(Data drawn from a collection)
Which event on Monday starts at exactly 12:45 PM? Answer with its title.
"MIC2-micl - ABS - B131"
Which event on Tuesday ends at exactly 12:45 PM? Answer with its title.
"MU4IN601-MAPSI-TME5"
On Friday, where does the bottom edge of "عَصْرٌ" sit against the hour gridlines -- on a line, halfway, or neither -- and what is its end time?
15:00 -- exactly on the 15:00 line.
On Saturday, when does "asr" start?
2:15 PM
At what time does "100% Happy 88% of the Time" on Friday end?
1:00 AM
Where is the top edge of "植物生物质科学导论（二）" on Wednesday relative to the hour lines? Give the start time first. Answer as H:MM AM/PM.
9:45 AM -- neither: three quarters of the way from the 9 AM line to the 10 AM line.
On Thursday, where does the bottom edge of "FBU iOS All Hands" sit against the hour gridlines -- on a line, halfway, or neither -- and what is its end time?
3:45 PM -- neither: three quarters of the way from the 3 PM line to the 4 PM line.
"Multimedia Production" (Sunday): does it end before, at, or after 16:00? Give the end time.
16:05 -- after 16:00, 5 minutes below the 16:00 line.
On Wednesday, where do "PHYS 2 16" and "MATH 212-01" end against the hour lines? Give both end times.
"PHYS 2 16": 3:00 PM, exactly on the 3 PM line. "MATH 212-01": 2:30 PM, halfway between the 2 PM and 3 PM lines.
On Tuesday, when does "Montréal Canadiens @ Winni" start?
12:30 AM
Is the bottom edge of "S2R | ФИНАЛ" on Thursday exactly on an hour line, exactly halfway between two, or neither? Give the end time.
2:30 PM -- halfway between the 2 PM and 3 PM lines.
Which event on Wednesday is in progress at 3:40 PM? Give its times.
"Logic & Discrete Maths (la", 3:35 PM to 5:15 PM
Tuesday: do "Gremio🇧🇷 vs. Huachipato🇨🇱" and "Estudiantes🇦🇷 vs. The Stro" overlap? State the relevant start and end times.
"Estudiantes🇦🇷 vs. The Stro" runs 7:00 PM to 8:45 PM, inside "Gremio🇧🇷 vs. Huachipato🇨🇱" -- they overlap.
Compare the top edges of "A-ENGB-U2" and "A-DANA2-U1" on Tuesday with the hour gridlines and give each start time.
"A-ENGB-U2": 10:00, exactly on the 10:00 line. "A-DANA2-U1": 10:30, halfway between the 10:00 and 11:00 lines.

**Your objective:** Transcribe every one of the records above word for word.

**Written response:**
Which event on Monday starts at exactly 12:45 PM? Answer with its title.
"MIC2-micl - ABS - B131"
Which event on Tuesday ends at exactly 12:45 PM? Answer with its title.
"MU4IN601-MAPSI-TME5"
On Friday, where does the bottom edge of "عَصْرٌ" sit against the hour gridlines -- on a line, halfway, or neither -- and what is its end time?
15:00 -- exactly on the 15:00 line.
On Saturday, when does "asr" start?
2:15 PM
At what time does "100% Happy 88% of the Time" on Friday end?
1:00 AM
Where is the top edge of "植物生物质科学导论（二）" on Wednesday relative to the hour lines? Give the start time first. Answer as H:MM AM/PM.
9:45 AM -- neither: three quarters of the way from the 9 AM line to the 10 AM line.
On Thursday, where does the bottom edge of "FBU iOS All Hands" sit against the hour gridlines -- on a line, halfway, or neither -- and what is its end time?
3:45 PM -- neither: three quarters of the way from the 3 PM line to the 4 PM line.
"Multimedia Production" (Sunday): does it end before, at, or after 16:00? Give the end time.
16:05 -- after 16:00, 5 minutes below the 16:00 line.
On Wednesday, where do "PHYS 2 16" and "MATH 212-01" end against the hour lines? Give both end times.
"PHYS 2 16": 3:00 PM, exactly on the 3 PM line. "MATH 212-01": 2:30 PM, halfway between the 2 PM and 3 PM lines.
On Tuesday, when does "Montréal Canadiens @ Winni" start?
12:30 AM
Is the bottom edge of "S2R | ФИНАЛ" on Thursday exactly on an hour line, exactly halfway between two, or neither? Give the end time.
2:30 PM -- halfway between the 2 PM and 3 PM lines.
Which event on Wednesday is in progress at 3:40 PM? Give its times.
"Logic & Discrete Maths (la", 3:35 PM to 5:15 PM
Tuesday: do "Gremio🇧🇷 vs. Huachipato🇨🇱" and "Estudiantes🇦🇷 vs. The Stro" overlap? State the relevant start and end times.
"Estudiantes🇦🇷 vs. The Stro" runs 7:00 PM to 8:45 PM, inside "Gremio🇧🇷 vs. Huachipato🇨🇱" -- they overlap.
Compare the top edges of "A-ENGB-U2" and "A-DANA2-U1" on Tuesday with the hour gridlines and give each start time.
"A-ENGB-U2": 10:00, exactly on the 10:00 line. "A-DANA2-U1": 10:30, halfway between the 10:00 and 11:00 lines.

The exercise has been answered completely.